Small Growers, or “récoltant-manipulants,” may purchase only 5% of their fruit. The same people who grow the grapes ferment and blend the wine. This allows the grower/winemaker more interaction with the ingredients and more control over the final product -- terroir in the truest sense.
This week we did a blind taste test featuring one "large-scale" producer and one bottle of grower champagne. The former, Paul Goerg "blanc-de-blancs" (all Chardonnay), offered the typical characteristics of champagne: ripe pears and green apples, slightly bready and yeasty aromas, and a moderately sweet finish. The grower champagne featured a completely different and unique profile. My primary impression was the aroma of raw eggs and bread crumbs right before you bread some lucky food destined for frying. The fruit profile included nectarines and other stone fruits, with a very faint herbal quality on the finish. It was significantly more effervescent, with a complexity and depth unrivaled by the more traditional champagne. I'm honestly not entirely sure whether I liked it, but it was definitely a compelling experience -- I wanted more!

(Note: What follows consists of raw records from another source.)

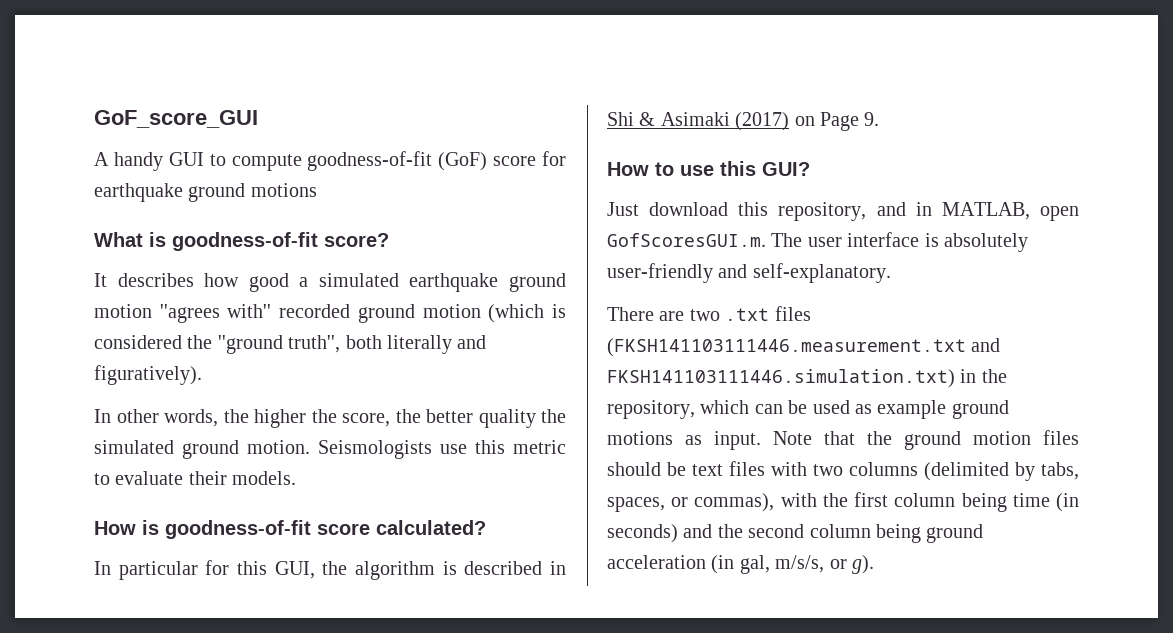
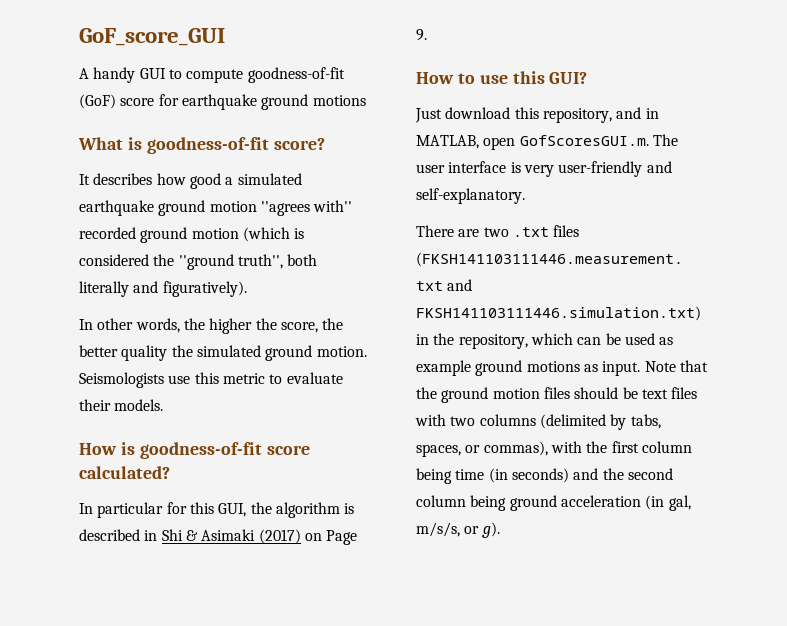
[944,233,1028,252] absolutely -> [523,165,554,177] very

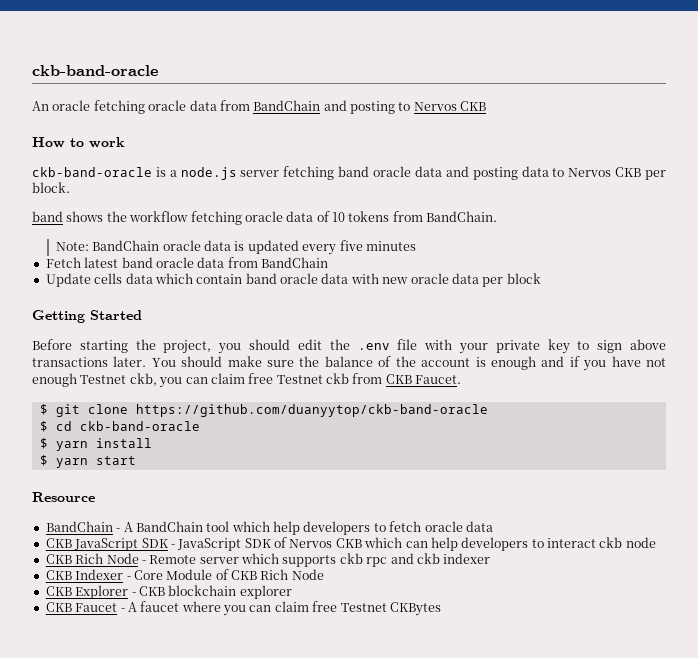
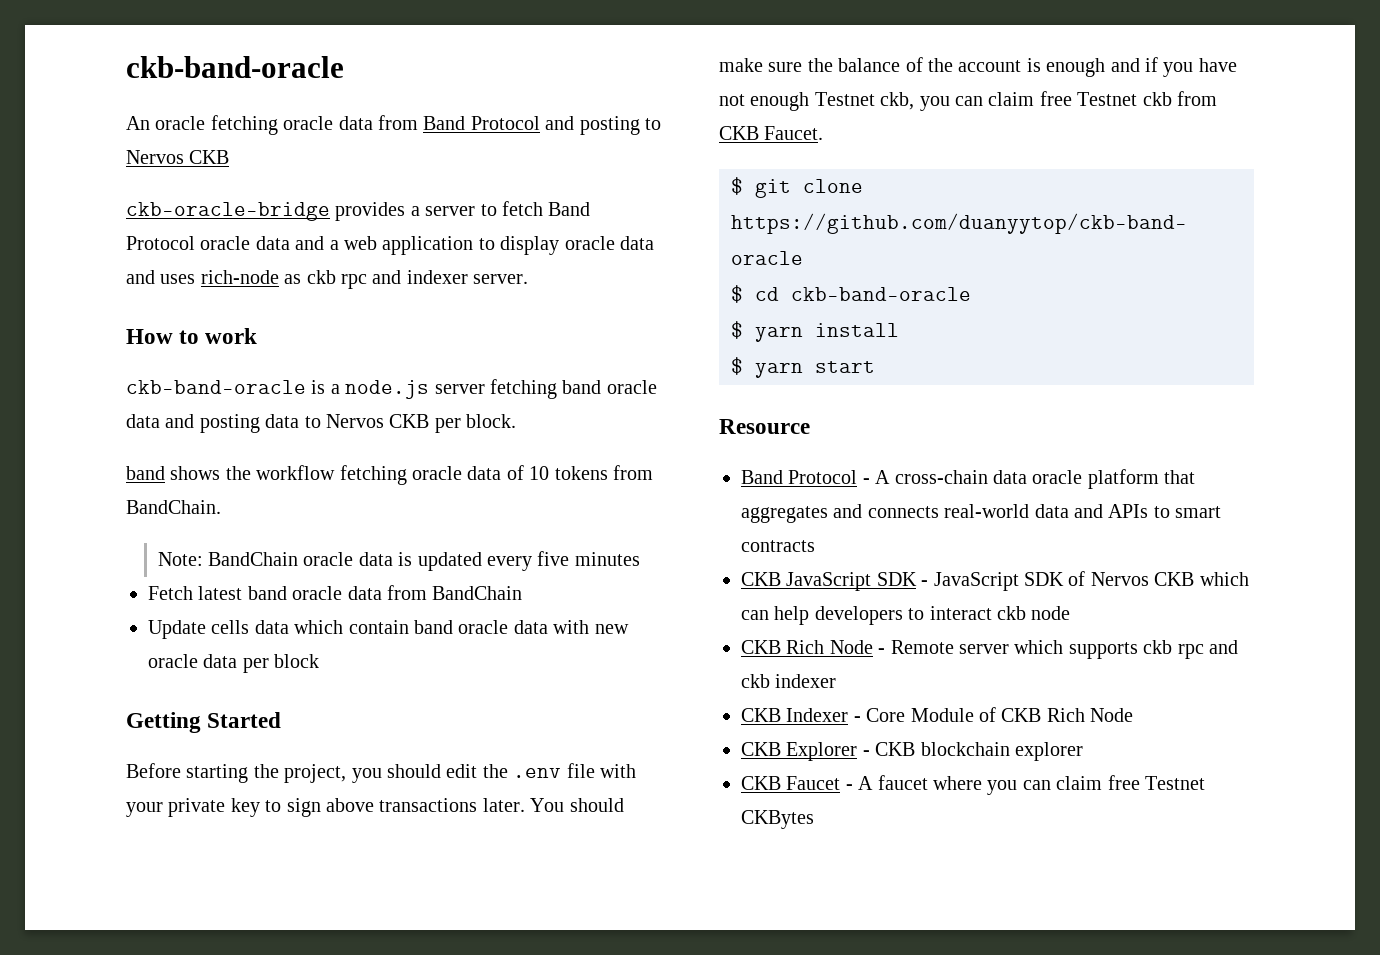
[253,100,321,111] BandChain -> [423,116,540,130] Band Protocol
(487, 106) none -> [126,201,591,221] [126,236,654,255] [126,270,529,289] // ckb-oracle-bridge provides a server to fetch Band Protocol oracle data and a web application to display oracle data and uses rich-node as ckb rpc and indexer server.
[45,521,493,535] BandChain - A BandChain tool which help developers to fetch oracle data -> [741,469,1196,489] [741,504,1222,523] [741,540,815,552] Band Protocol - A cross-chain data oracle platform that aggregates and connects real-world data and APIs to smart contracts

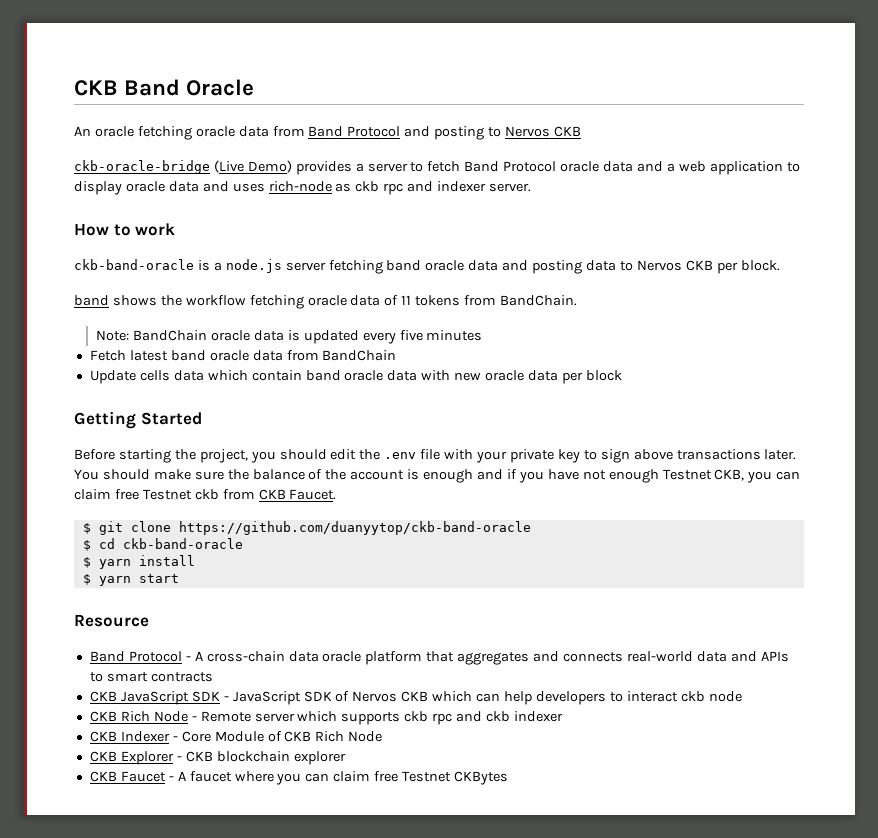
[126,56,344,78] ckb-band-oracle -> [74,79,255,96] CKB Band Oracle
(330, 211) none -> [213,160,292,173] (Live Demo)
[529,466,550,480] 10 -> [401,295,412,305] 11
[880,92,915,110] ckb, -> [714,469,745,481] CKB,

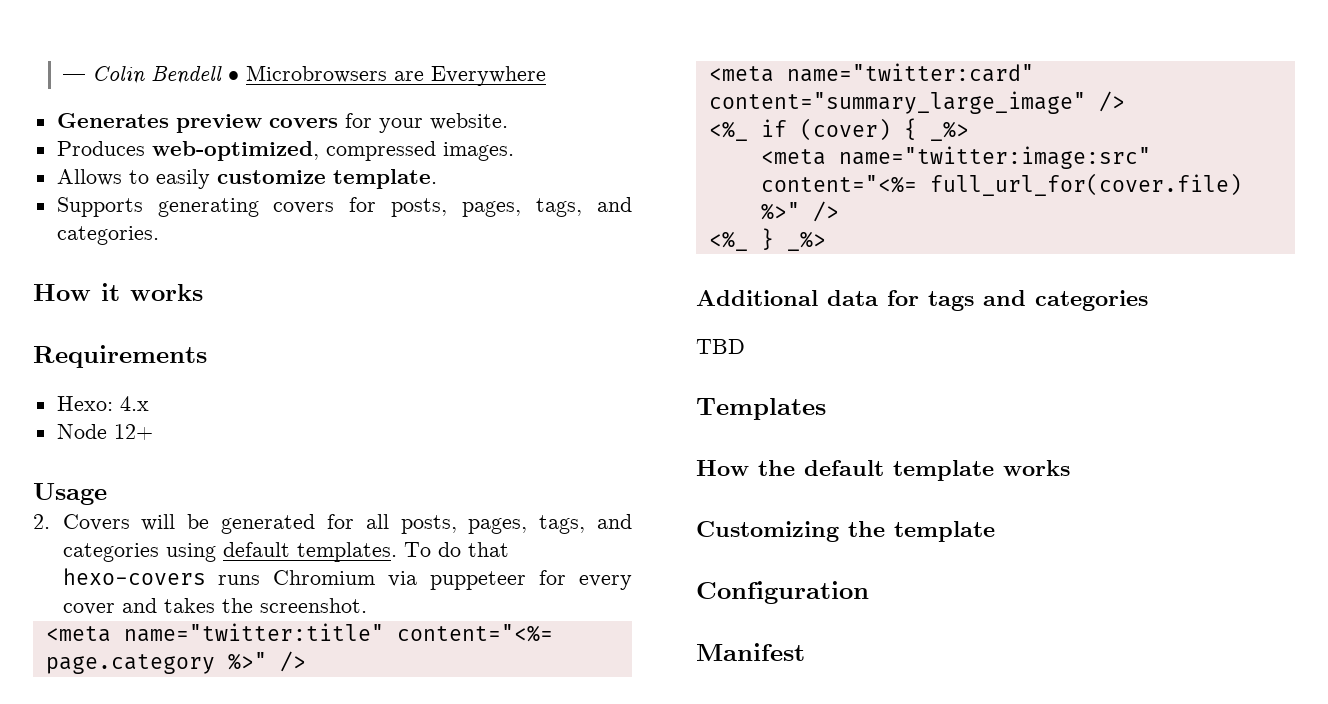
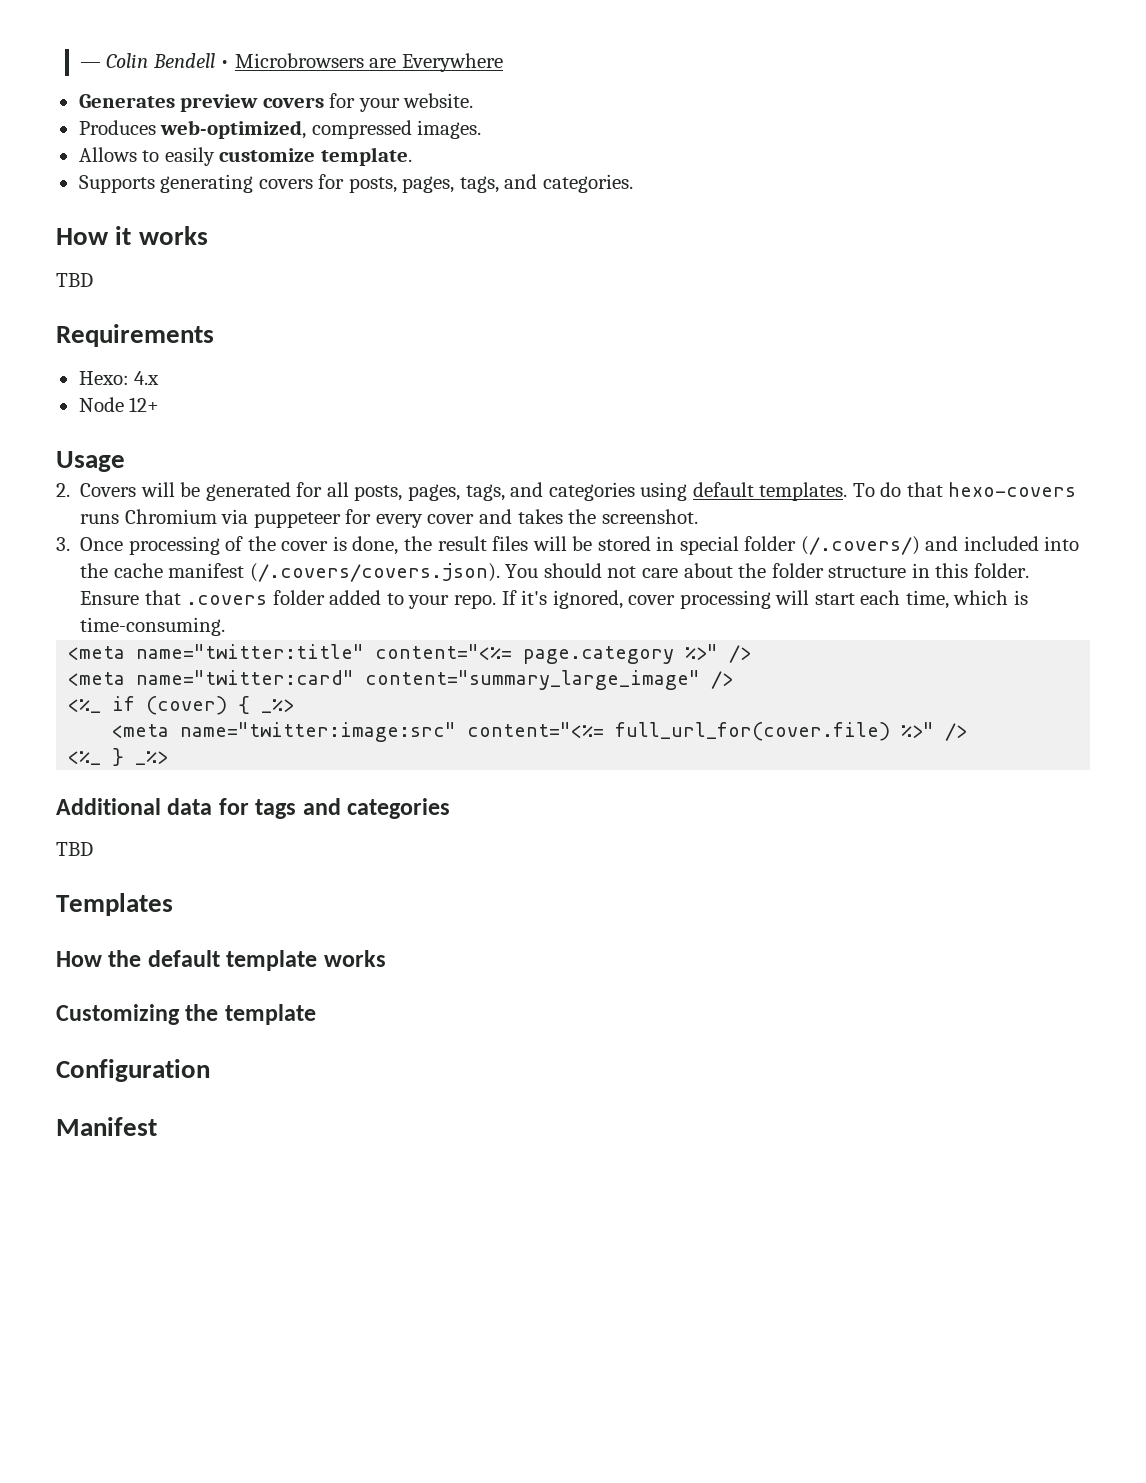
(203, 292) none -> [56,273,93,287] // TBD
(367, 605) none -> [56,536,1080,555] [80,563,1029,582] [80,590,1028,609] [80,617,226,636] // 3. Once processing of the cover is done, the result files will be stored in special folder (/.covers/) and included into the cache manifest (/.covers/covers.json). You should not care about the folder structure in this folder. Ensure that .covers folder added to your repo. If it's ignored, cover processing will start each time, which is time-consuming.

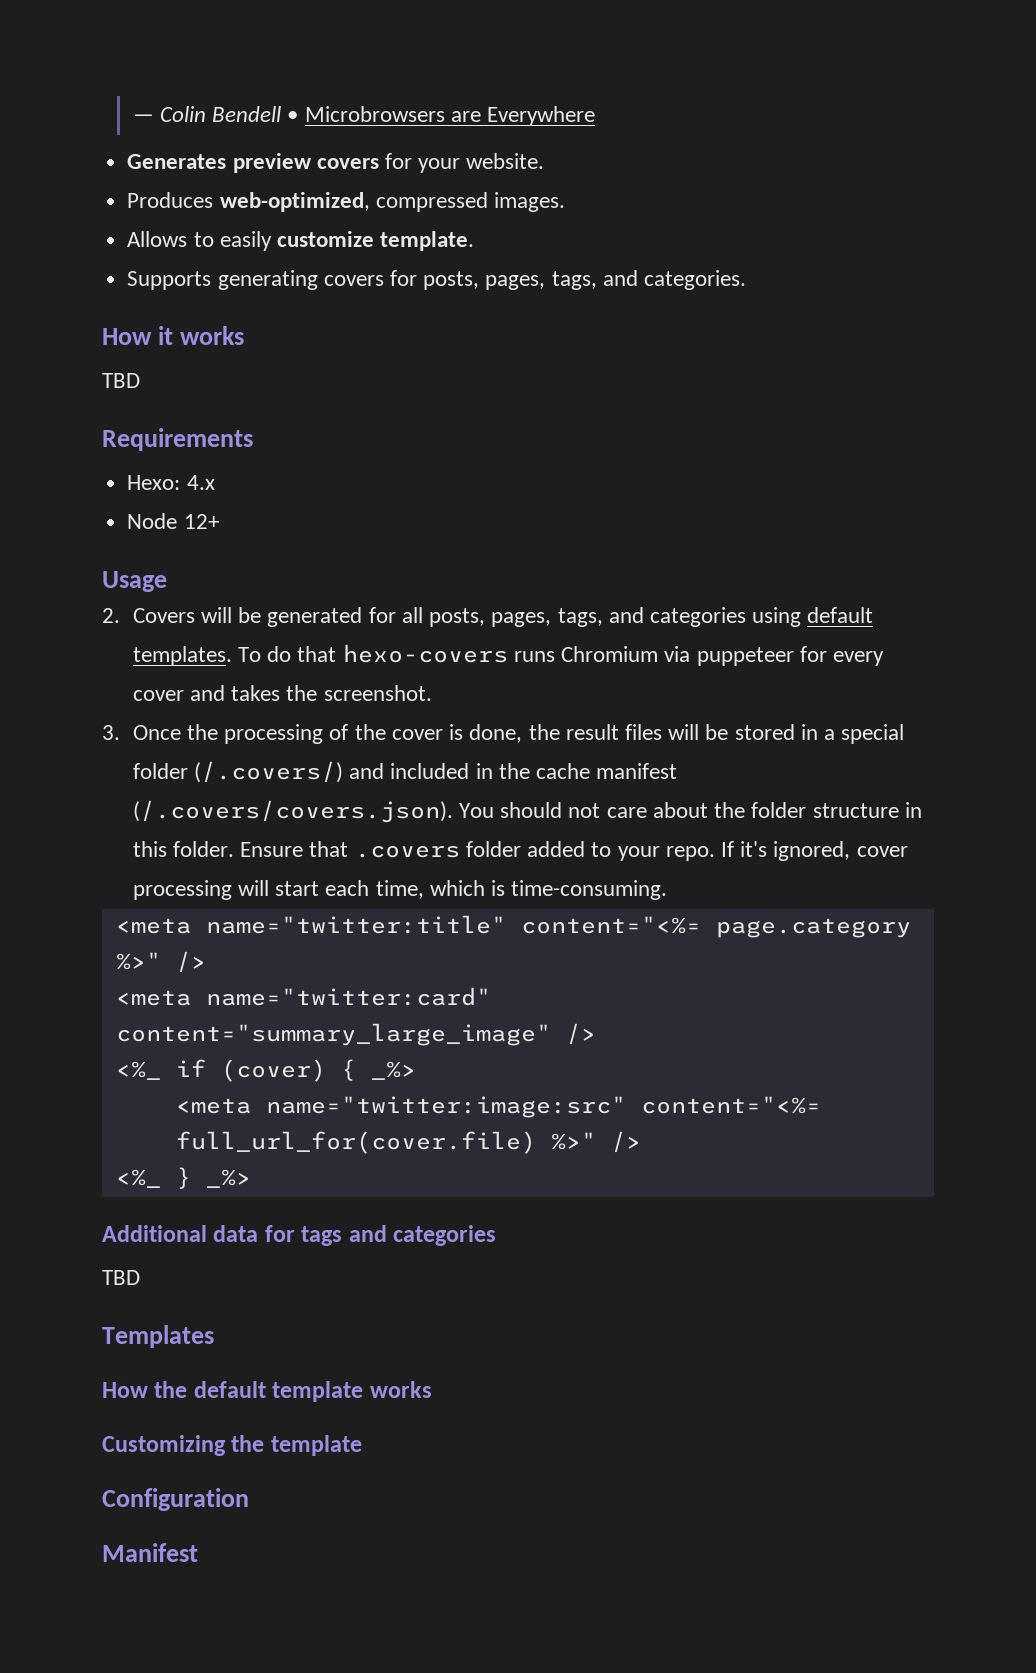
(124, 544) none -> [187,724,219,740] the
(675, 543) none -> [823,729,835,740] a
[1044,536,1080,551] into -> [475,763,493,779] in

So how can you support grower champagne? As you're examining that bottle of champagne you'll be keeping in your refrigerator now, you may notice the letters NM, RM, or CM. NM denotes négociant-manipulants, the large companies that buy, blend and produce very large quantities of wine. RM are récoltant-manipulants, growers who make and sell their own wine, and CM are co-opératives-manipulants (the co-ops).
EDIT: The ad sent by Marc Hebrart, who makes the champagne we now carry, started, "Drink grower champagne if you've forgotten champagne is wine." I think that's quite apt. Way to go, Mr. Hebrart.